Recorded information Block Start
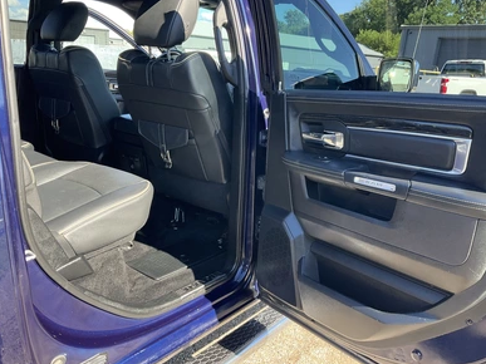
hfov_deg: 60.0
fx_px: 421
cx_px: 245
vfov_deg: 46.8
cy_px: 187
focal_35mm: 30
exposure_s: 1/134
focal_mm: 3
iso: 32
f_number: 1.8
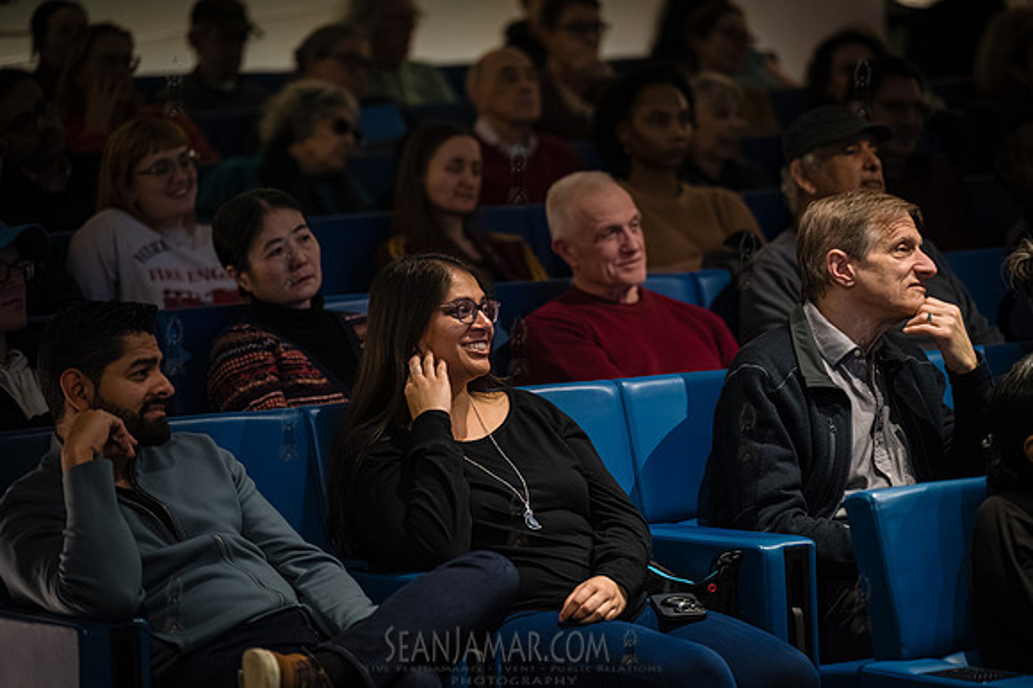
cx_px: 516
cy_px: 344
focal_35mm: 150
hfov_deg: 13.7
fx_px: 4302
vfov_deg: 9.1
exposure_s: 1/200
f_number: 2.8
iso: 8000
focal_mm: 150
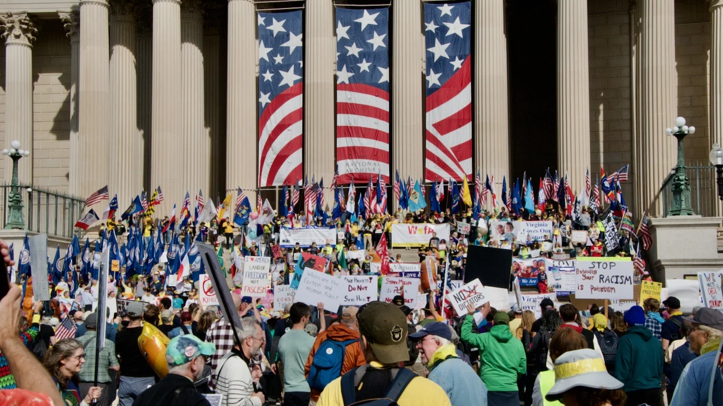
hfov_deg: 37.5
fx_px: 1064
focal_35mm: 56
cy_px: 203
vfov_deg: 21.6
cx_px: 363
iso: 400
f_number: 14
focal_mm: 35
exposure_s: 1/800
Recorded information Block End
Exercise brief.
If an entry contains a picture, omit it; restate everything else word for word.

Result for this task.
hfov_deg: 60.0
fx_px: 421
cx_px: 245
vfov_deg: 46.8
cy_px: 187
focal_35mm: 30
exposure_s: 1/134
focal_mm: 3
iso: 32
f_number: 1.8
cx_px: 516
cy_px: 344
focal_35mm: 150
hfov_deg: 13.7
fx_px: 4302
vfov_deg: 9.1
exposure_s: 1/200
f_number: 2.8
iso: 8000
focal_mm: 150
hfov_deg: 37.5
fx_px: 1064
focal_35mm: 56
cy_px: 203
vfov_deg: 21.6
cx_px: 363
iso: 400
f_number: 14
focal_mm: 35
exposure_s: 1/800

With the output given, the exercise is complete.